Jan. 13 (Bloomberg) -- AT&T Inc., the second-largest U.S. wireless carrier, reduced the size of its 364-day revolving line of credit to $3 billion from $5 billion, the company said today in a regulatory filing.
Citigroup Inc., JPMorgan Chase & Co., Barclays Plc and Bank of America Corp. arranged the debt for the Dallas-based company in December, according to data compiled by Bloomberg. The banks obtained commitments from 20 more lenders for the credit, the data show.
The revolver pays interest at 0.595 percentage points to 0.95 percentage points more than the London interbank offered rate based upon AT&T’s credit rating, the data show.
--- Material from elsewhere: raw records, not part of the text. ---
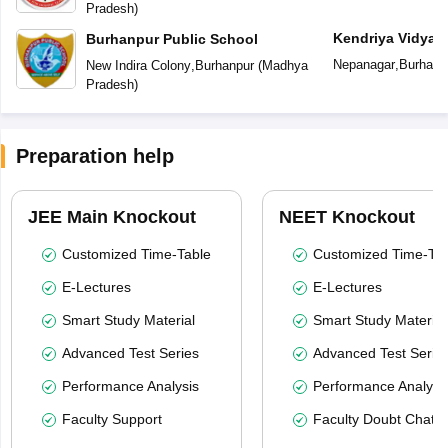
Pradesh
)
Kendriya Vidyal
Burhanpur Public School
Nepanagar
,
Burhanp
New Indira Colony
,
Burhanpur
(
Madhya
Pradesh
)
Preparation help
JEE Main Knockout
NEET Knockout
Customized Time-Table
Customized Time-Tab
E-Lectures
E-Lectures
Smart Study Material
Smart Study Material
Advanced Test Series
Advanced Test Serie
Performance Analysis
Performance Analysi
Faculty Support
Faculty Doubt Chat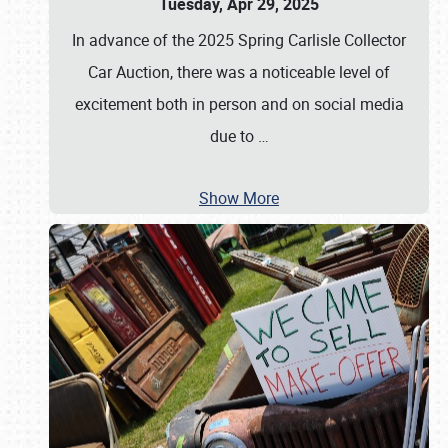
Tuesday, Apr 29, 2025
In advance of the 2025 Spring Carlisle Collector
Car Auction, there was a noticeable level of
excitement both in person and on social media
due to
…
Show More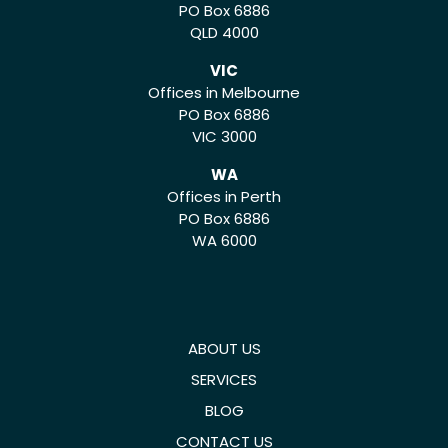
PO Box 6886
QLD 4000
VIC
Offices in Melbourne
PO Box 6886
VIC 3000
WA
Offices in Perth
PO Box 6886
WA 6000
ABOUT US
SERVICES
BLOG
CONTACT US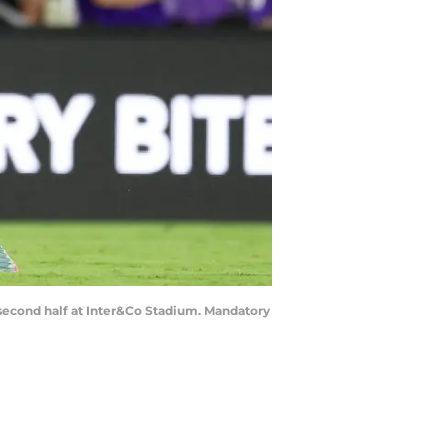
he second half at Inter&Co Stadium. Mandatory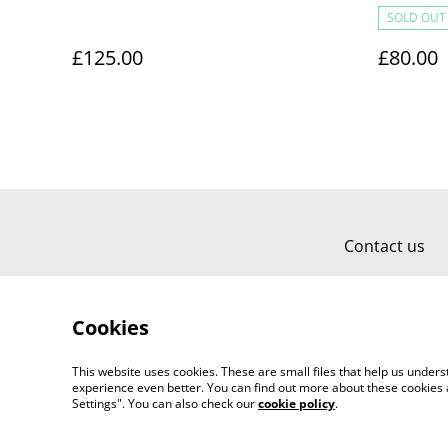
SOLD OUT
£125.00
£80.00
Contact us
Cookies
This website uses cookies. These are small files that help us unde
experience even better. You can find out more about these cookies 
Settings". You can also check our
cookie policy
.
©
2026
Carol Limia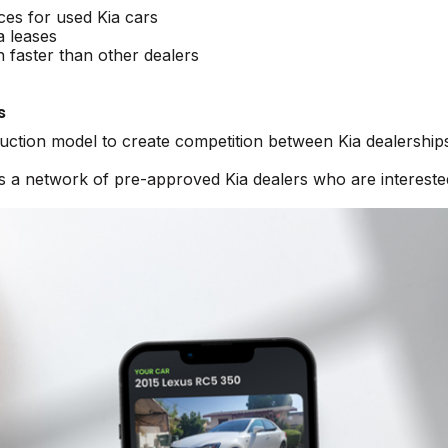
ices for used Kia cars
a leases
n faster than other dealers
s
auction model to create competition between Kia dealership
s a network of pre-approved Kia dealers who are intereste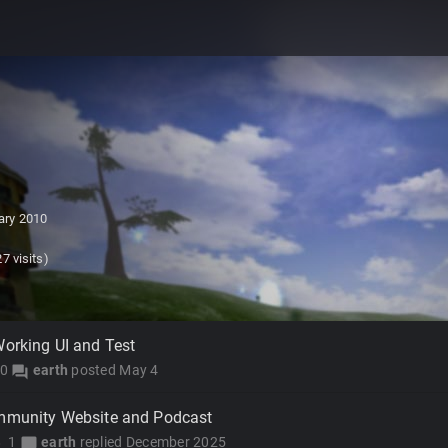
ary 2010
7 visits)
Working UI and Test
0
earth
posted
May 4
forum
ommunity Website and Podcast
1
earth
replied
December 2025
y
chat_bubble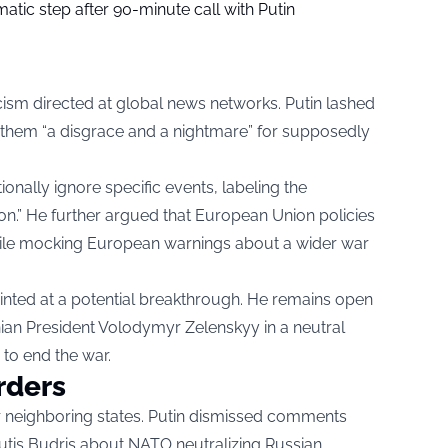
tic step after 90-minute call with Putin
cism directed at global news networks. Putin lashed
g them “a disgrace and a nightmare” for supposedly
onally ignore specific events, labeling the
n.” He further argued that European Union policies
, while mocking European warnings about a wider war
hinted at a potential breakthrough. He remains open
nian President Volodymyr Zelenskyy in a neutral
y to end the war.
rders
r neighboring states. Putin dismissed comments
tutis Budris about NATO neutralizing Russian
“We determined that $3 billion would be sufficient to meet our cash needs, should we ever need to access this line of credit, which is very unlikely.” McCall Butler, spokesman for AT&T, said in an e-mailed statement. “Our existing $5 billion, four-year agreement remains unchanged.”
On Dec. 19 AT&T extended for one-year a $5 billion four-year unsecured revolver that now matures in Dec. 2015. As of Sept. 30, AT&T had no borrowings under this facility, Bloomberg data show.
AT&T also announced today it will redeem all the outstanding 6.375 percent senior notes the company has due in February 2056, according to today’s filing. The $1.22 billion redemption is expected to be funded by cash on hand.
In a revolving credit facility, money can be borrowed once it’s repaid; in a term loan, it can’t.